Again, I'm not criticising. I am aware that there are many ways to produce high quality software and Google/DeepMind have a good reputation for their standards around code review, testing etc. I am, however, interested to understand how the team that wrote this think about and ensure accuracy.

In general, I hope that testing and code review become a central part of the peer review process for this kind of work. Without it, I don't think we can trust results. We wouldn't accept mathematical proofs that contained errors, so why would we accept programs that are full of bugs?

edit: grammar



My understanding is that it has been manually tested. I.e. it has produced correct results to previously intractable problems. I'm not sure how much automated testing would add at that point.


Unit testing usually isn't easily replaced by manual testing. If you have, for example, 3 units that can be in 2 different modes each, that's 2^3 different combinations, but only 2*3 unit modes. Testing the end result is more work than testing the units.


Discovery science is different from web software engineering. Most discovery scientists use manual testing, not unit testing. Very few actually do integration tests or system tests (this is something I'm trying to change).

And, given the external results of the application, it's unclear to me how much additional value would come from a rigorous testing system.


> Very few actually do integration tests or system tests (this is something I'm trying to change).

Care to expand on what you're trying to do?


Sure, I'm trying to take the idea of merging continuous integration with workflow/pipelines. It's all stuff that I learned at Google and is non-proprietary. The idea is have presubmit checks that invoke a full instance of a complex pipeline, but on canned (synthetic or pseudoanonymized or somehow not directly connected to the prod system) data, as an integration test. This catches many errors that would be hard to debug later in a prod workfflow.

In a sense, I see software testing/big web data and modern large scale data processing in science as a continuum and I want to bring the practices from the big web data and testing fields to bear on science pipelines.


Apart from a shift in mental attitude, is it primarily about getting a dataset for the integration test?

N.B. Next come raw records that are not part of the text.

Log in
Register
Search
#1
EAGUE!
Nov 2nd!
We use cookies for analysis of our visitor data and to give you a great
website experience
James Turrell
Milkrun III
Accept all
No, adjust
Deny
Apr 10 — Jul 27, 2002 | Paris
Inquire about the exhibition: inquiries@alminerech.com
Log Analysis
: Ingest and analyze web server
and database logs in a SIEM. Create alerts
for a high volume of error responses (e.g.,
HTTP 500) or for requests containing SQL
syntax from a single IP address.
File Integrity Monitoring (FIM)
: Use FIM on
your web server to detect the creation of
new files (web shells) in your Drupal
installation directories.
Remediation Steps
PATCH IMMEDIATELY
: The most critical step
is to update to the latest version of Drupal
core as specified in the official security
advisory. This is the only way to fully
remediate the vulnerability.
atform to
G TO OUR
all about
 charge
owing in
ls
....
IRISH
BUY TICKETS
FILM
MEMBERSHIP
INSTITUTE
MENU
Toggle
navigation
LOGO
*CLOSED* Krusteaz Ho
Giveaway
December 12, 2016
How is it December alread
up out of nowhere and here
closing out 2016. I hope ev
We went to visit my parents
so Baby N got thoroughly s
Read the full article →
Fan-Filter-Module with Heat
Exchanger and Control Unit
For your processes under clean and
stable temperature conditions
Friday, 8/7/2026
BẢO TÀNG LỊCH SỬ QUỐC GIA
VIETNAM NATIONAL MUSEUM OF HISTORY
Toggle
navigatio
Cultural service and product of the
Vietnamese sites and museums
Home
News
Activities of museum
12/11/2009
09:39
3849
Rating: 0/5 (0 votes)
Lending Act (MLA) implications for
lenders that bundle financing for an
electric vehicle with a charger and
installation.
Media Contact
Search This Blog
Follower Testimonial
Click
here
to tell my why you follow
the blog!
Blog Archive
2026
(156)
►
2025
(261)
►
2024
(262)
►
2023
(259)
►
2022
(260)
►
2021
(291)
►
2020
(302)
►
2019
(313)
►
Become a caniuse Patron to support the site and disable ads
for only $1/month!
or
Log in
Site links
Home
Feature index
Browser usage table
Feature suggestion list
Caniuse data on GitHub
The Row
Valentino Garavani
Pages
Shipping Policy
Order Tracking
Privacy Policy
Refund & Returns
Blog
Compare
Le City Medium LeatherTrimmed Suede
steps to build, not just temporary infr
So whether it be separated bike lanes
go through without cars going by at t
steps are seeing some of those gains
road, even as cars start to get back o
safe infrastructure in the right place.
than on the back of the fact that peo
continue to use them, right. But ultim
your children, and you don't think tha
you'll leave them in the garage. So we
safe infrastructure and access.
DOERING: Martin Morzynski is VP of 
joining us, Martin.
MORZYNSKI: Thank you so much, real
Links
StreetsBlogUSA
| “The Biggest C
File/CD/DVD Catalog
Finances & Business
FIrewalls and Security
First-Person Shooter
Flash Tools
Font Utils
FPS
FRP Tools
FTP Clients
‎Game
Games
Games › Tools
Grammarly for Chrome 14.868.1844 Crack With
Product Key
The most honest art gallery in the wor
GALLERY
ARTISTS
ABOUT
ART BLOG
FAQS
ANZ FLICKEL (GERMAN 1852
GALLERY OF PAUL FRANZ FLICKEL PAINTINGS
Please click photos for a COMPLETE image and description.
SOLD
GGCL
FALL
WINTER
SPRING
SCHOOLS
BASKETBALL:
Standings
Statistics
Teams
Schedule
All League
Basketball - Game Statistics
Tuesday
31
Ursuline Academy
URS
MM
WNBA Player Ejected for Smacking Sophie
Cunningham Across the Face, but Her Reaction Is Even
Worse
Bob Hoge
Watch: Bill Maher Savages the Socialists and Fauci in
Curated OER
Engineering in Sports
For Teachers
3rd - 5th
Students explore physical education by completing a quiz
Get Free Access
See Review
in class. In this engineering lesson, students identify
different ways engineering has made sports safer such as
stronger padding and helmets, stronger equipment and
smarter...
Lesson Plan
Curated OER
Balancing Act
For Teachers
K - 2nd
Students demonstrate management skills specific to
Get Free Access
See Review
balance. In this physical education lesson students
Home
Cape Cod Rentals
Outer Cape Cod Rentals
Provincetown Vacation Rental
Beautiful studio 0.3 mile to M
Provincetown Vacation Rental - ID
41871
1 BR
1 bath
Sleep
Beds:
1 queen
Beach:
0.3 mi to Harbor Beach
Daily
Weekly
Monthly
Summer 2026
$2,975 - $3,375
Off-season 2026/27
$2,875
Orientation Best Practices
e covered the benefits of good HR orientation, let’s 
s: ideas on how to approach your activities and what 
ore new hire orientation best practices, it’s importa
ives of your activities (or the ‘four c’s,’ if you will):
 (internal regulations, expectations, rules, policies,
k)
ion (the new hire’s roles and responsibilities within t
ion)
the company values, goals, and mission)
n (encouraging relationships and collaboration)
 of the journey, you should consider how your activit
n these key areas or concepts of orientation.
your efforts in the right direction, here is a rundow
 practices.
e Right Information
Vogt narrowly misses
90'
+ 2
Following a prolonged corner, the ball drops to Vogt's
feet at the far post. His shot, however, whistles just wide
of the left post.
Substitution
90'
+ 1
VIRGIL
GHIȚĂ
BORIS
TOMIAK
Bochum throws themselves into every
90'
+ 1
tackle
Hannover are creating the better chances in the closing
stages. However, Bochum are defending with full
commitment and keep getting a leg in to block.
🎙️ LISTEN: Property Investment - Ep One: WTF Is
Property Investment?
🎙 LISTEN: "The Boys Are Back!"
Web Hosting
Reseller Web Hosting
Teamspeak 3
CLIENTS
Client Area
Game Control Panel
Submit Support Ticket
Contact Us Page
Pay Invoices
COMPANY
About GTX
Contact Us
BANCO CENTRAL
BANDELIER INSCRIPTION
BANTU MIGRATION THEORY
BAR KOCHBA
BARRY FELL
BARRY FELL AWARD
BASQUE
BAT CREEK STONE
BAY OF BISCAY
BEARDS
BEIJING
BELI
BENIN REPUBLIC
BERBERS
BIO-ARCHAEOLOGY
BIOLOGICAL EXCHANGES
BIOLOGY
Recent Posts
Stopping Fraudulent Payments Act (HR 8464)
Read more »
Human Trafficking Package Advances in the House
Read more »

also making sure the testing is hermetic (not breaking prod) and all the components are actually reproducible.


Prior to this model, protein folding hadn't seen significant advancements in a decade or more. Worrying about the lack of tests in a first of its kind model is very much akin to complaining about the choice of font in a user manual for the world's first warp drive. I understand you're attempting to frame the problem in terms in things you know, but trying to weigh down pioneering research with professional development ceremony is very much counterproductive. The 'missing' ceremony would not have contributed to the strength of AlphaFold's result, the model's only purpose was to compete within the context of an existing validation framework.


Because it passes the huge number of integration tests.


Research code is highly volatile: the details and architecture changes a lot. It is much more important to invest the time into writing more experimental code and validate it with e2e functional tests that don't need to change, than to constantly having to rewrite the code and the tests.